- _Task item_:
Repeat every line from the line containing "Pendidikan adalah tanggung" to the end of the data, exactly. Leave the pictures out.

- _The input_:
════
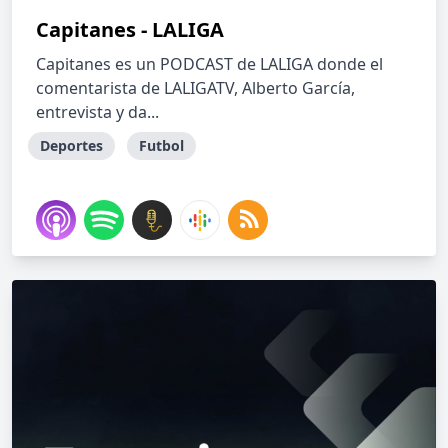
Capitanes - LALIGA
Capitanes es un PODCAST de LALIGA donde el
comentarista de LALIGATV, Alberto García,
entrevista y da...
Deportes
Futbol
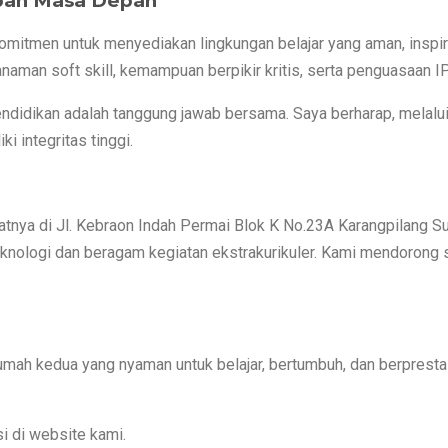
pan Masa Depan
omitmen untuk menyediakan lingkungan belajar yang aman, inspir
nanaman
soft skill
, kemampuan berpikir kritis, serta penguasaan 
Pendidikan adalah tanggung jawab bersama. Saya berharap, melalui
i integritas tinggi.
patnya di Jl. Kebraon Indah Permai Blok K No.23A Karangpilang S
 teknologi dan beragam kegiatan ekstrakurikuler. Kami mendor
rumah kedua yang nyaman untuk belajar, bertumbuh, dan berprest
i di website kami.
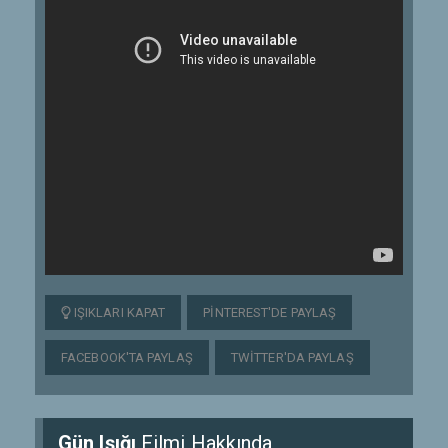
IŞIKLARI KAPAT
PINTEREST'DE PAYLAŞ
FACEBOOK'TA PAYLAŞ
TWITTER'DA PAYLAŞ
Gün Işığı
Filmi Hakkında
════
- _Solution to the exercise_:
Pendidikan adalah tanggung jawab bersama. Saya berharap, melalui
i integritas tinggi.
patnya di Jl. Kebraon Indah Permai Blok K No.23A Karangpilang S
 teknologi dan beragam kegiatan ekstrakurikuler. Kami mendor
rumah kedua yang nyaman untuk belajar, bertumbuh, dan berprest
i di website kami.
IŞIKLARI KAPAT
PINTEREST'DE PAYLAŞ
FACEBOOK'TA PAYLAŞ
TWITTER'DA PAYLAŞ
Gün Işığı
Filmi Hakkında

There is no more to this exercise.